Text excerpt »
A flexi-cap fund can give the fund management more investing options and portfolio diversification options. A minimum of 65% of the total assets of the plan must be placed in equities or equity-related products.

The Flexi cap mutual fund is an excellent alternative for individuals with moderate to high risk tolerance. However, investors must have a five-year investing horizon. Small cap stocks in this sort of portfolio might be more unpredictable, increasing your portfolio’s risk. However, by balancing these risks, big companies may mitigate some of these fluctuations by small cap stocks and hence create steadiness.

But this investing does come with a disclaimer that you need to keep in your mind before investing in Flexi cap funds. You need to watch out for Market movement risks, Expense ratio, Investment time frame, tax on capital gains, your individual financial goals, etc.

Put this money aside for your Kids’ Future education:

As we are aware, it is critical to design a well-balanced financial plan to fund the higher education costs of our children.

Entries supplied »
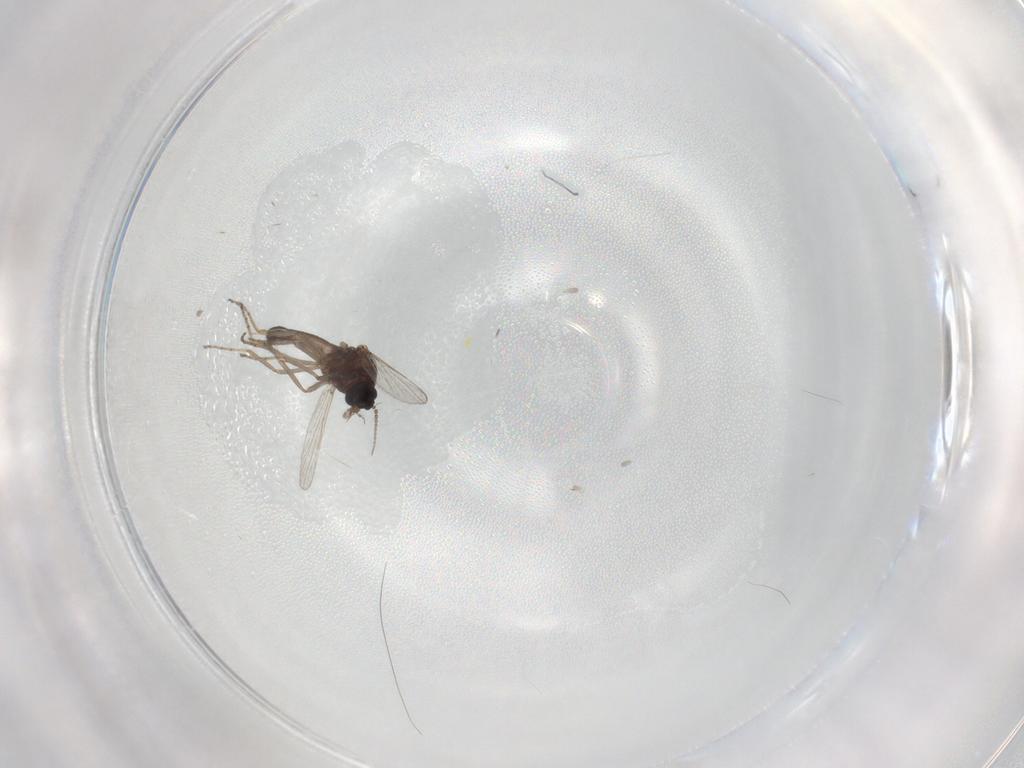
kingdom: Animalia
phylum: Arthropoda
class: Insecta
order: Diptera
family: Ceratopogonidae
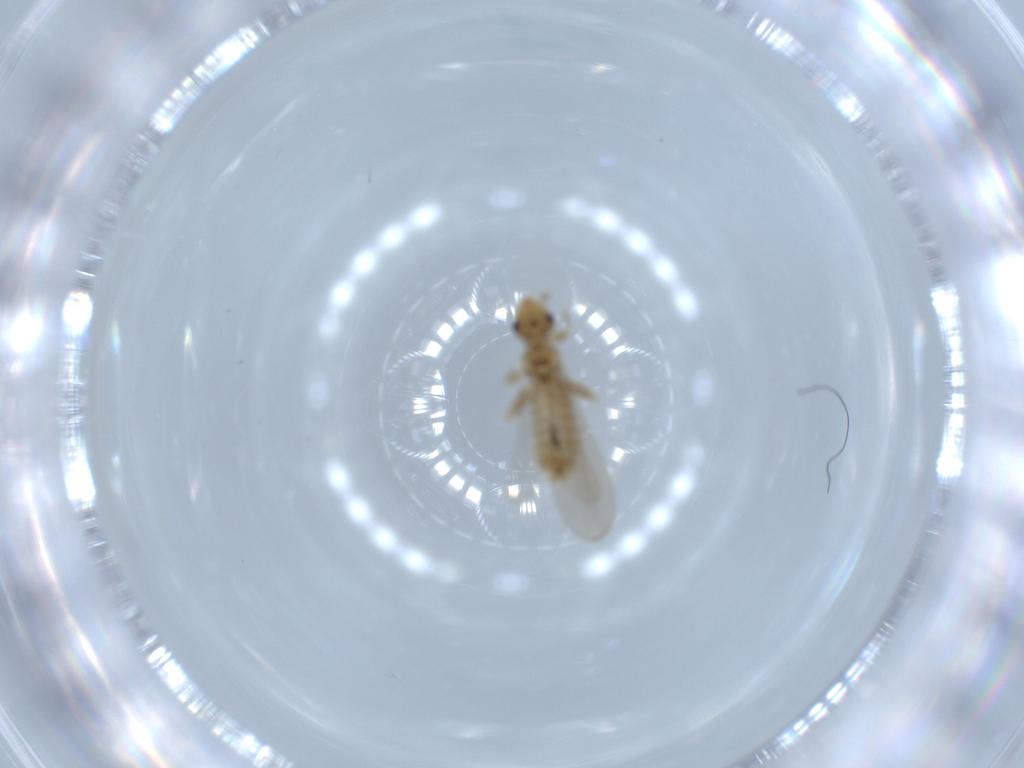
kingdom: Animalia
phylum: Arthropoda
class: Insecta
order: Psocodea
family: Liposcelididae
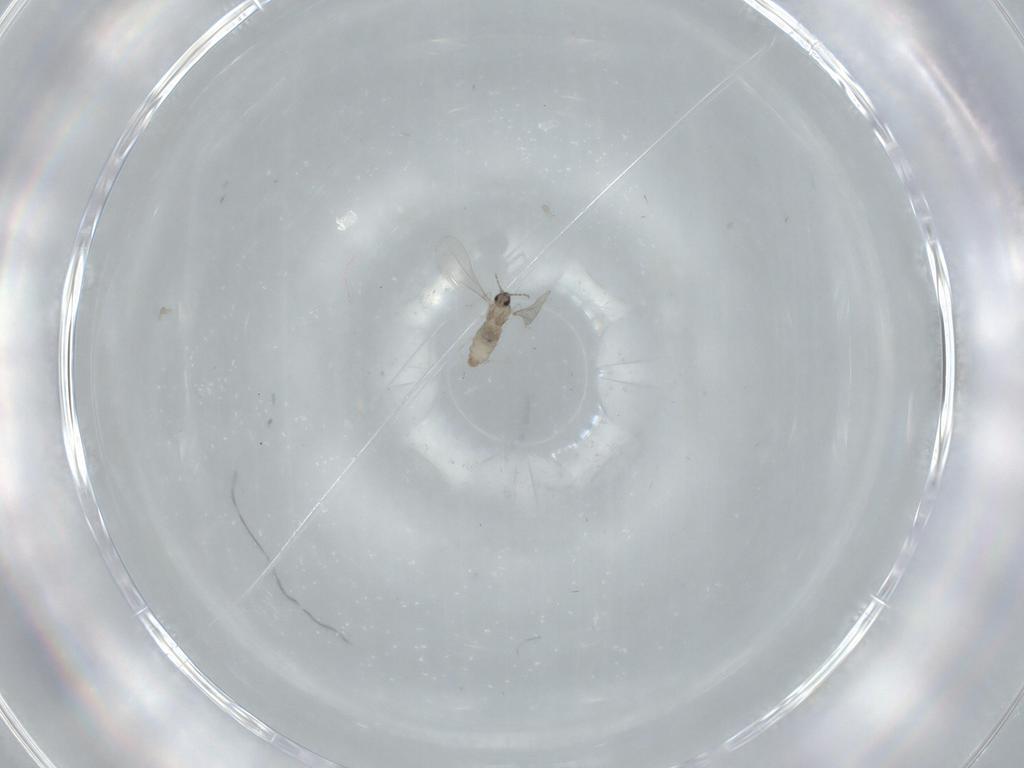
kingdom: Animalia
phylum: Arthropoda
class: Insecta
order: Diptera
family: Cecidomyiidae
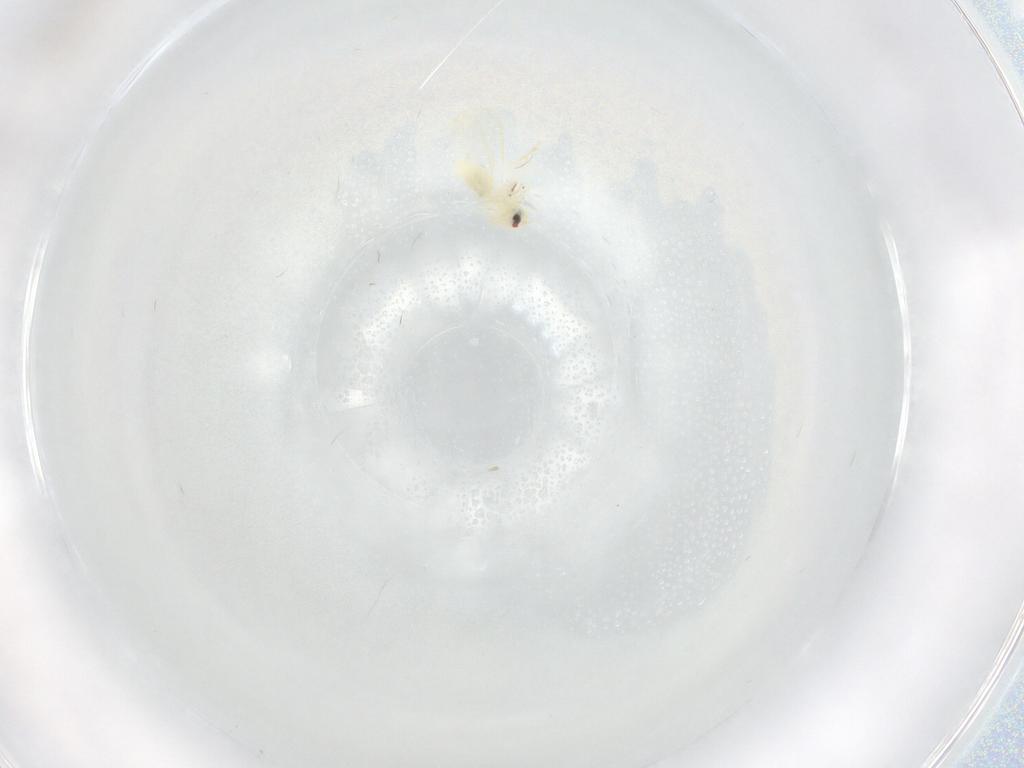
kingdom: Animalia
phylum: Arthropoda
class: Insecta
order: Hemiptera
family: Aleyrodidae
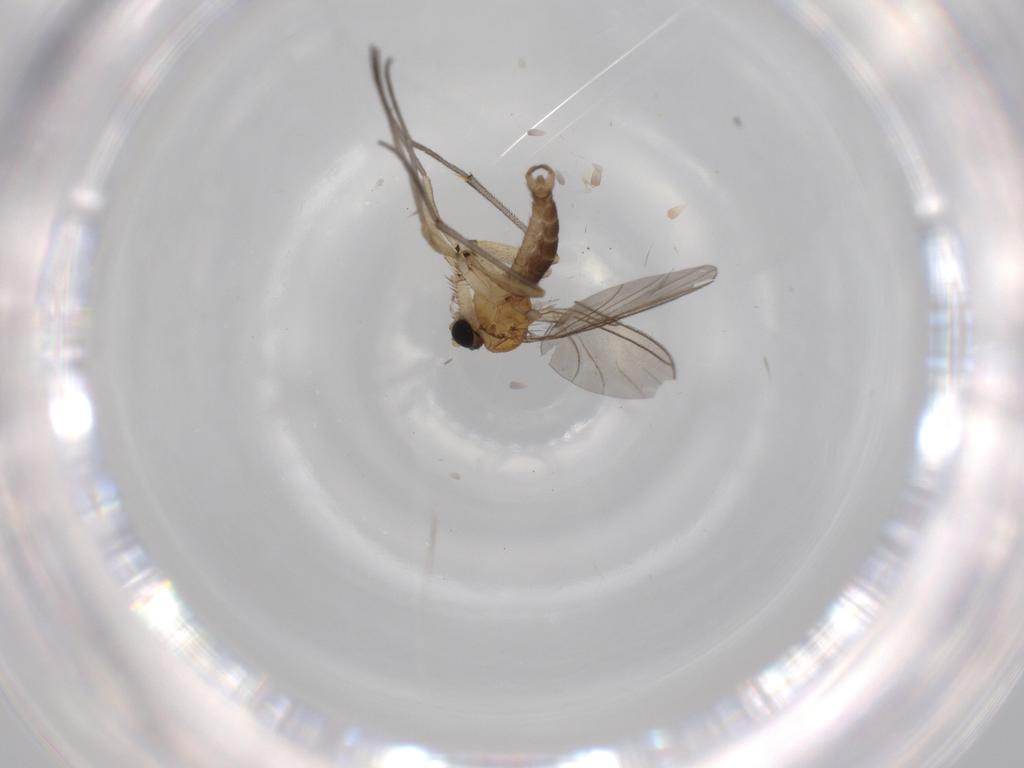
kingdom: Animalia
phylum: Arthropoda
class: Insecta
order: Diptera
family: Sciaridae
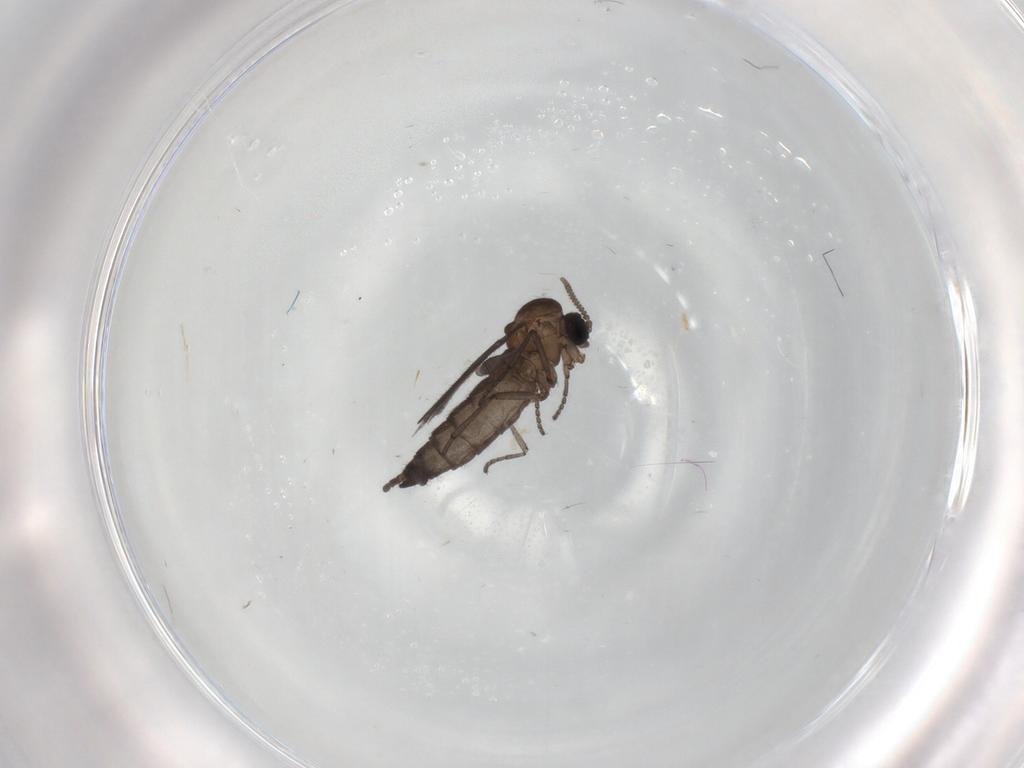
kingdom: Animalia
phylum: Arthropoda
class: Insecta
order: Diptera
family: Sciaridae
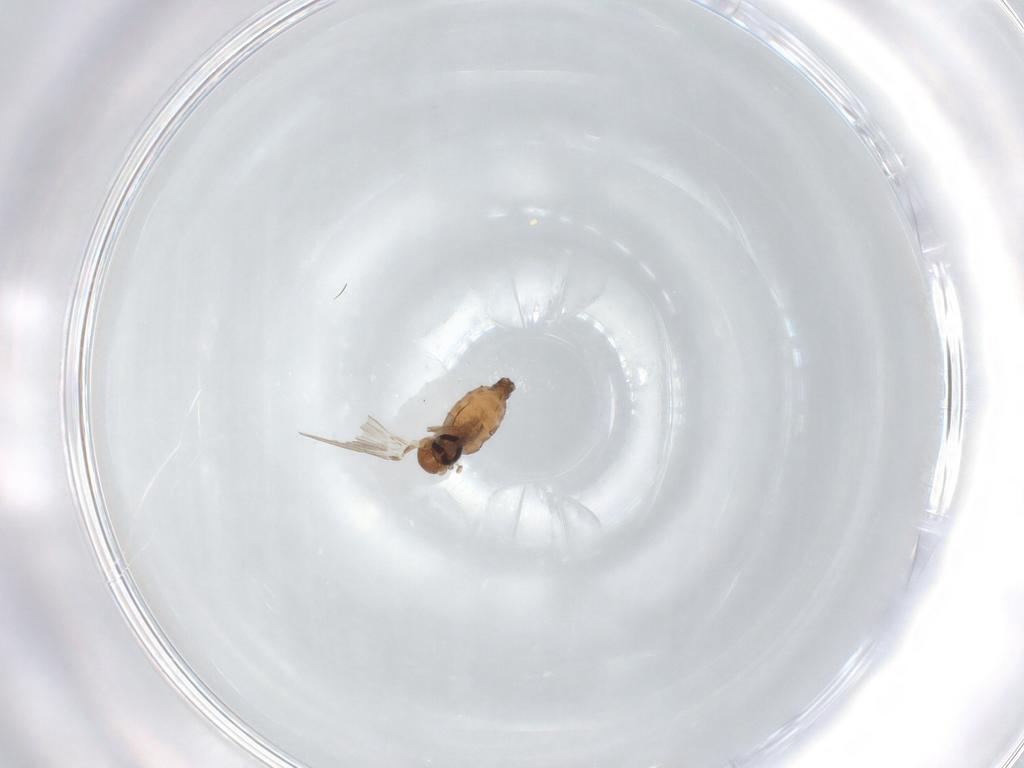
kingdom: Animalia
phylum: Arthropoda
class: Insecta
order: Diptera
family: Psychodidae
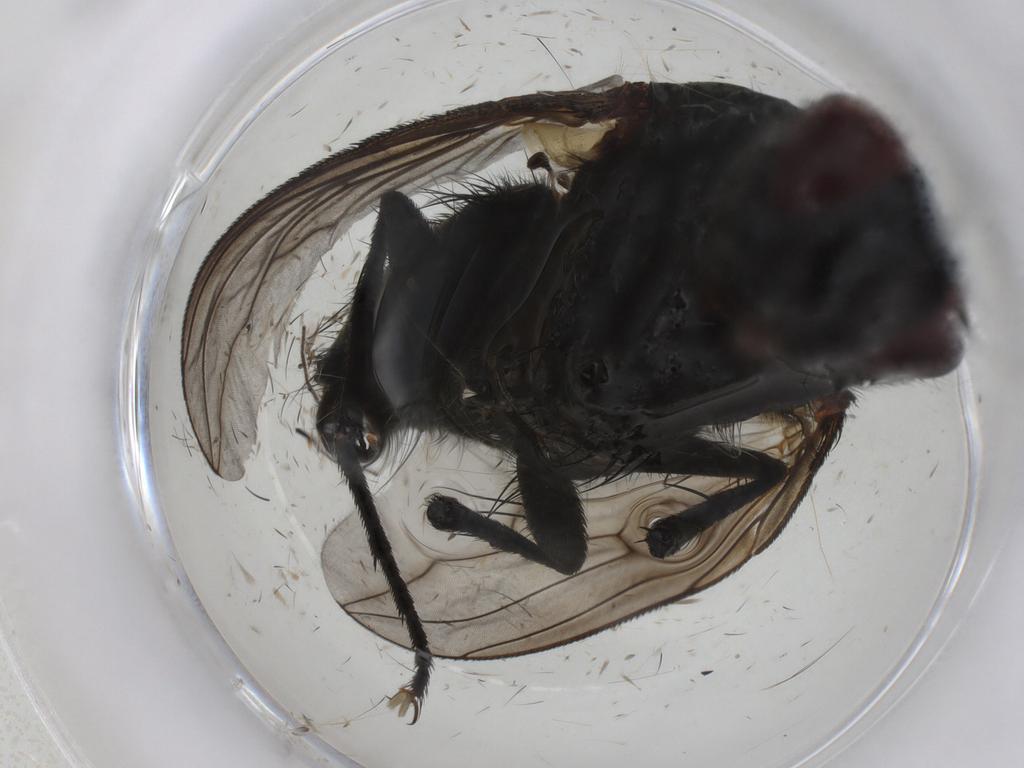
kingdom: Animalia
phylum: Arthropoda
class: Insecta
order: Diptera
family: Tachinidae
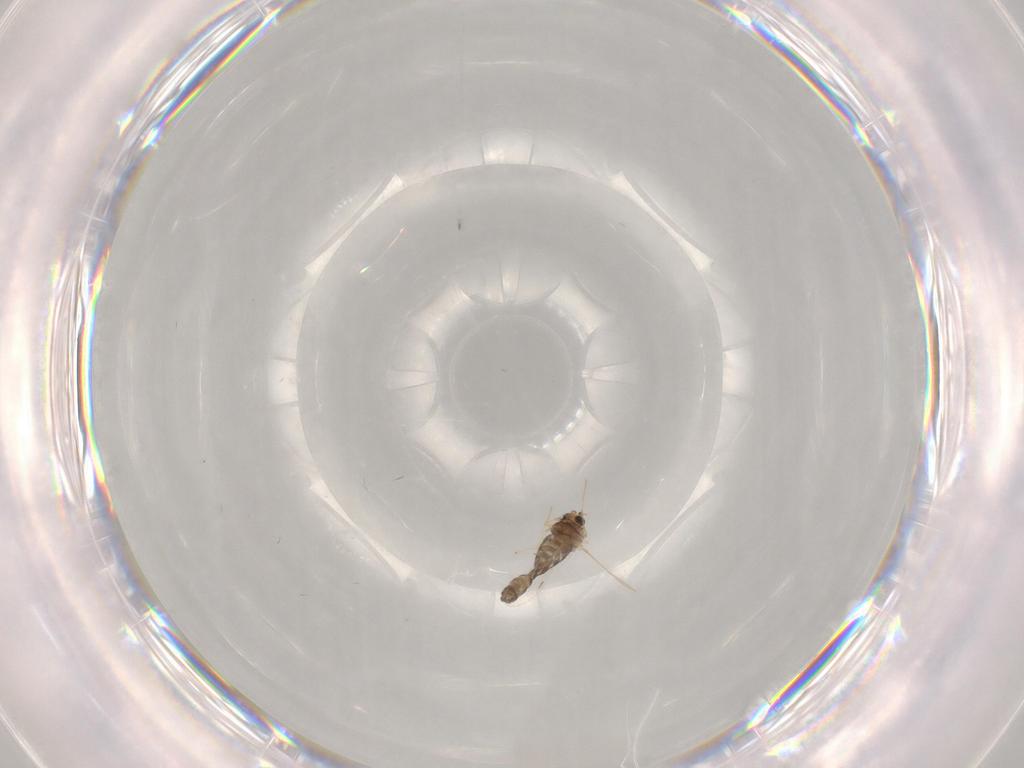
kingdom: Animalia
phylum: Arthropoda
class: Insecta
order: Diptera
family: Chironomidae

To be done »
a) Do these statements agree with the passage on flexi-cap funds? Answer yes or no for each, quoting the words from the passage that decide it. (i) At least 65% of the plan's assets must go into equities or equity-related products. (ii) Investors in these funds need a three-year investing horizon. (iii) Flexi cap funds suit people with low risk tolerance.
b) Write the next few sentences of the passage on flexi-cap funds, picking up after its final sentence.
The material stands apart from the passage on flexi-cap funds.

Per-task answers »
a)
(i) Yes: "A minimum of 65% of the total assets of the plan must be placed in equities or equity-related products."
(ii) No: "investors must have a five-year investing horizon."
(iii) No: "an excellent alternative for individuals with moderate to high risk tolerance."

b)
I acknowledge the fact that when it comes to investing for your child’s higher education, you cannot set a precise goal. It’s difficult to predict the path your child will eventually choose because fees vary based on that as well. Another factor to consider is sending your child overseas. Yet rather than overthinking these issues, it is crucial to begin saving money. If you fall short later, you can take out a modest education loan to make up the shortfall. That’s a lot better than taking out a hefty, full-fledged educational loan.

Hence you can kick-start this financial goal by investing this 50k in your hand. You can invest this in Child Plans of Insurance companies, Child specific mutual funds, ULIPS, Mutual funds, etc. I have written a detailed blog article about how to devise an investment portfolio for your child’s higher education costs. You can check that out here.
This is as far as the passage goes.